▸ PROBLEM REQUIREMENTS:
From the entries that follow, reproduce exactly and only the lines from the line with "module MultifunctionRegister_forFpga(input logic" to the line with "clockDivider cD(clk, slowerClk);", endpoints included.

########

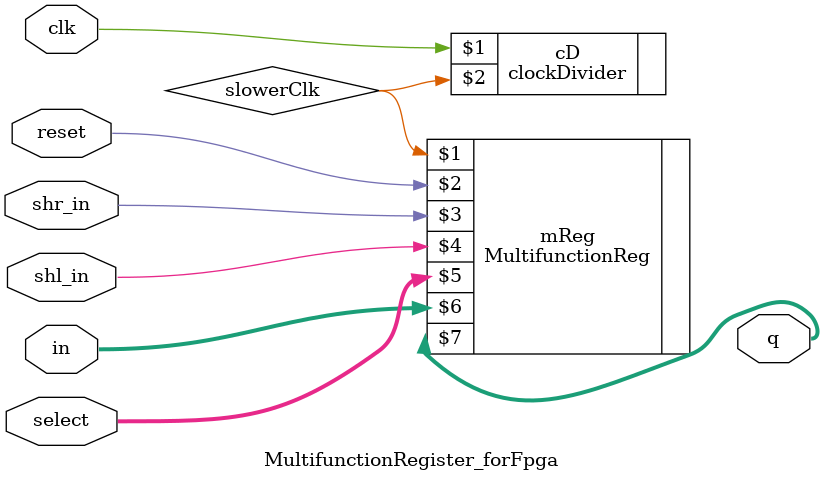
<source format=sv>
`timescale 1ns / 1ps


module MultifunctionRegister_forFpga(input logic clk, reset, shr_in, shl_in,
                        input logic [1:0] select,
                        input logic [3:0] in,
                        output logic [3:0] q
    );
    logic slowerClk;
    clockDivider cD(clk, slowerClk);
    MultifunctionReg  mReg (slowerClk, reset, shr_in, shl_in,select,in,q);
endmodule

</source>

########

▸ RESPONSE:
module MultifunctionRegister_forFpga(input logic clk, reset, shr_in, shl_in,
                        input logic [1:0] select,
                        input logic [3:0] in,
                        output logic [3:0] q
    );
    logic slowerClk;
    clockDivider cD(clk, slowerClk);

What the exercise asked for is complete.